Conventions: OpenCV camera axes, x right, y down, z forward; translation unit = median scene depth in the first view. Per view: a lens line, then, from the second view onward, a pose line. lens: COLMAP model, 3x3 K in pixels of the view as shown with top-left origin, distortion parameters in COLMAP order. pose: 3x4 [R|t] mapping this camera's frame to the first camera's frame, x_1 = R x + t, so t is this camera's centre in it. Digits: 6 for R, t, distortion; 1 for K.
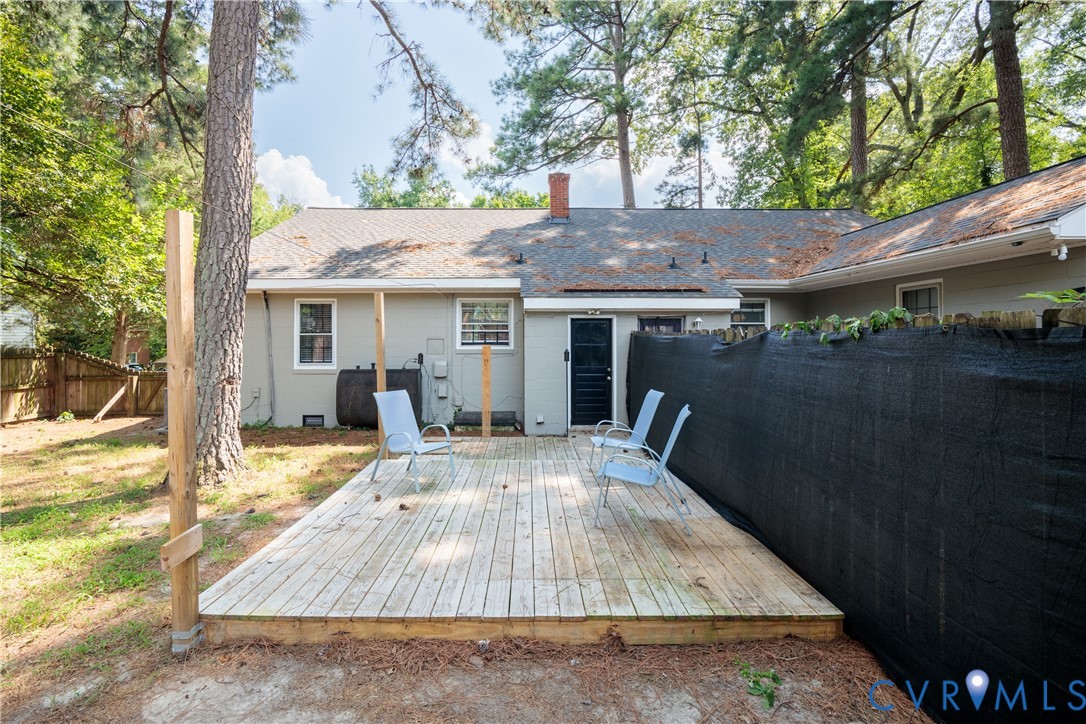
lens RADIAL K [[498.4, 0, 526.2], [0, 498.4, 357.8], [0, 0, 1]] dist [-0.002514, 0.000065]
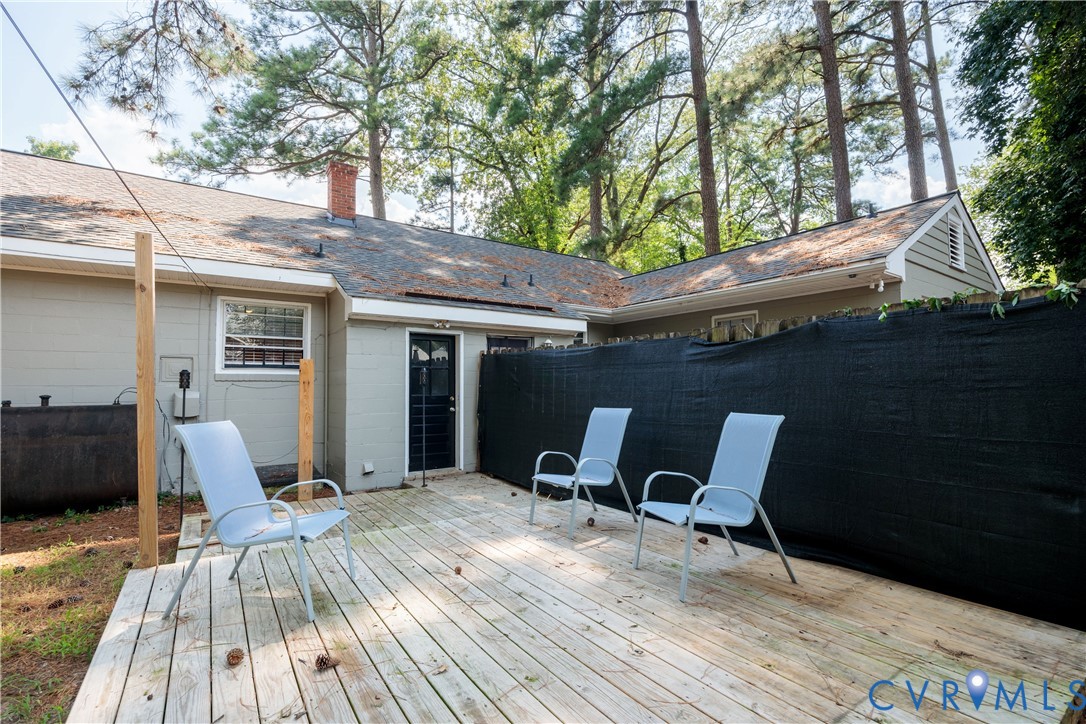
lens RADIAL K [[497.6, 0, 554.3], [0, 497.6, 382.7], [0, 0, 1]] dist [-0.013634, 0.000475]
pose [[0.823133, 0.002632, 0.567843, -0.144379], [0.022255, 0.999071, -0.036890, 0.029011], [-0.567413, 0.043003, 0.822310, 0.218956]]
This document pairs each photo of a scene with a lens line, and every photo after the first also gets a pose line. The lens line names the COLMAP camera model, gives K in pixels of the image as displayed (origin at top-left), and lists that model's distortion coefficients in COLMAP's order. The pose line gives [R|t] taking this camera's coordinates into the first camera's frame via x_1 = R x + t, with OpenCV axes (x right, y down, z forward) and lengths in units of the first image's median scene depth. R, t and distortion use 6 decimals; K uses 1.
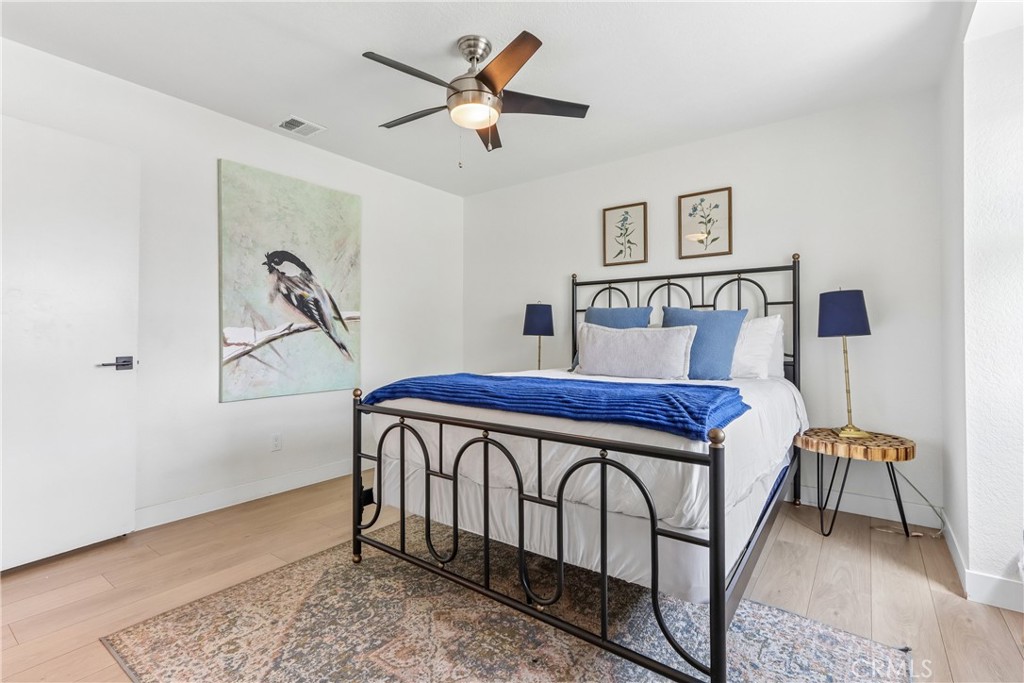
lens RADIAL K [[471.4, 0, 485.1], [0, 471.4, 330.1], [0, 0, 1]] dist [0.001790, -0.000010]
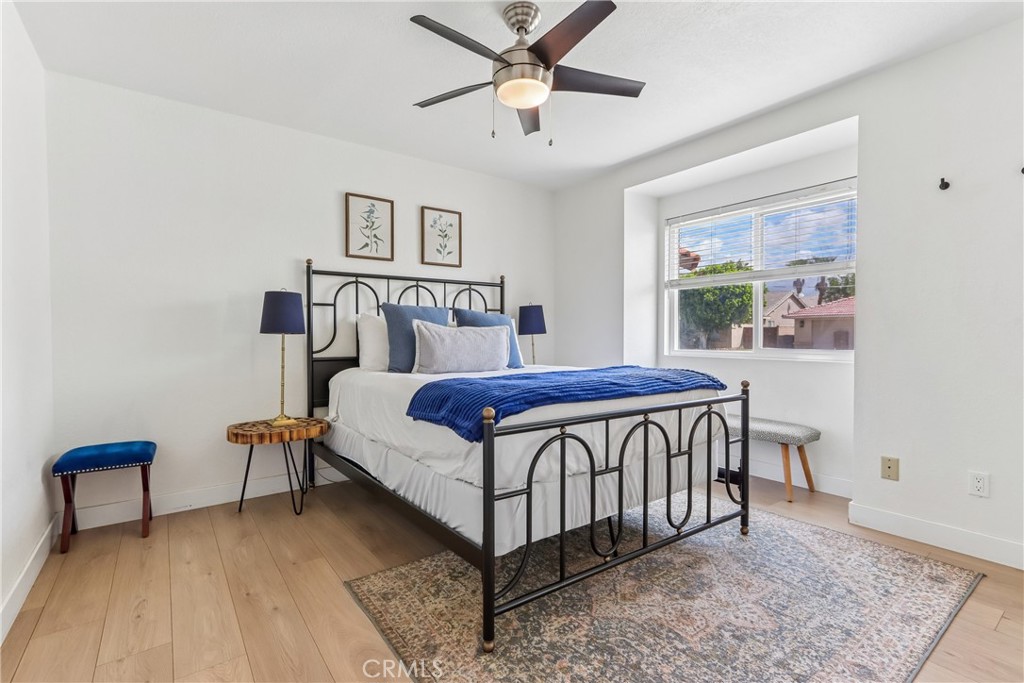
lens RADIAL K [[483.4, 0, 513.7], [0, 483.4, 344.5], [0, 0, 1]] dist [0.002538, 0.000035]
pose [[0.263229, -0.019302, 0.964540, -0.913322], [-0.008648, 0.999712, 0.022366, 0.013069], [-0.964695, -0.014229, 0.262986, 0.742752]]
=-=-=-=-=
WHAT YOU ARE ASKED TO DO ->
Copy out all the lines above again without any changes, but leave out the pictures.

FINISHED TASK ->
Conventions: OpenCV camera axes, x right, y down, z forward; translation unit = median scene depth in the first view. Per view: a lens line, then, from the second view onward, a pose line. lens: COLMAP model, 3x3 K in pixels of the view as shown with top-left origin, distortion parameters in COLMAP order. pose: 3x4 [R|t] mapping this camera's frame to the first camera's frame, x_1 = R x + t, so t is this camera's centre in it. Digits: 6 for R, t, distortion; 1 for K.
lens RADIAL K [[498.4, 0, 526.2], [0, 498.4, 357.8], [0, 0, 1]] dist [-0.002514, 0.000065]
lens RADIAL K [[497.6, 0, 554.3], [0, 497.6, 382.7], [0, 0, 1]] dist [-0.013634, 0.000475]
pose [[0.823133, 0.002632, 0.567843, -0.144379], [0.022255, 0.999071, -0.036890, 0.029011], [-0.567413, 0.043003, 0.822310, 0.218956]]
This document pairs each photo of a scene with a lens line, and every photo after the first also gets a pose line. The lens line names the COLMAP camera model, gives K in pixels of the image as displayed (origin at top-left), and lists that model's distortion coefficients in COLMAP's order. The pose line gives [R|t] taking this camera's coordinates into the first camera's frame via x_1 = R x + t, with OpenCV axes (x right, y down, z forward) and lengths in units of the first image's median scene depth. R, t and distortion use 6 decimals; K uses 1.
lens RADIAL K [[471.4, 0, 485.1], [0, 471.4, 330.1], [0, 0, 1]] dist [0.001790, -0.000010]
lens RADIAL K [[483.4, 0, 513.7], [0, 483.4, 344.5], [0, 0, 1]] dist [0.002538, 0.000035]
pose [[0.263229, -0.019302, 0.964540, -0.913322], [-0.008648, 0.999712, 0.022366, 0.013069], [-0.964695, -0.014229, 0.262986, 0.742752]]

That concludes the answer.